Schliesslich hatten sich schon zuvor Verzögerungen eingestellt - unter andere wegen der Administrativuntersuchung zur Wärme Frauenfeld AG. Dadurch gingen laut Stadtrat einige potenzielle Grosskunden verloren, die ihre Heizungen rascher ersetzen müssen und deshalb nicht mehr zur "Aquifer"-Rentabilität beitragen werden.

Das Vorhaben, das eine Nutzung der Abwärme des Grundwassers im Gebiet Neuwiesen vorsah, sei damit zwar aus ökologischer Sicht sinnvoll, nicht aber aus finanzieller, hält der Stadtrat fest.
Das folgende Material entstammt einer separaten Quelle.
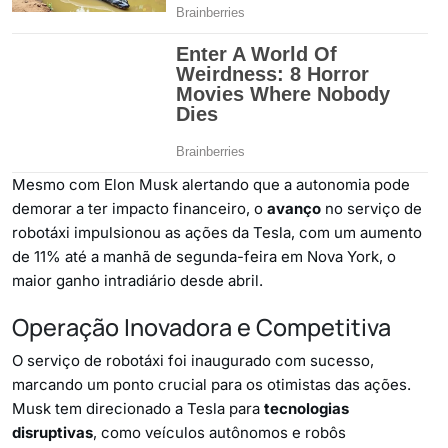
Mesmo com Elon Musk alertando que a autonomia pode
demorar a ter impacto financeiro, o
avanço
no serviço de
robotáxi impulsionou as ações da Tesla, com um aumento
de 11% até a manhã de segunda-feira em Nova York, o
maior ganho intradiário desde abril.
Operação Inovadora e Competitiva
O serviço de robotáxi foi inaugurado com sucesso,
marcando um ponto crucial para os otimistas das ações.
Musk tem direcionado a Tesla para
tecnologias
disruptivas
, como veículos autônomos e robôs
Für "Aquifer", einen einzelnen Quartierwärmeverbund, müsste die Stadt Winterthur mindestens elf Millionen Franken in die Hand nehmen. Verbünde sollen dort geplant werden, wo sie machbar und tragbar seien.

Die Grünen von Winterthur kritisieren den Entscheid: Aus Angst vor den Schatzmeistern werfe der Stadtrat im Kampf gegen die Klimaerwärmung das Handtuch. "Wer will, findet Wege - wer nicht will, findet Gründe und Ausreden."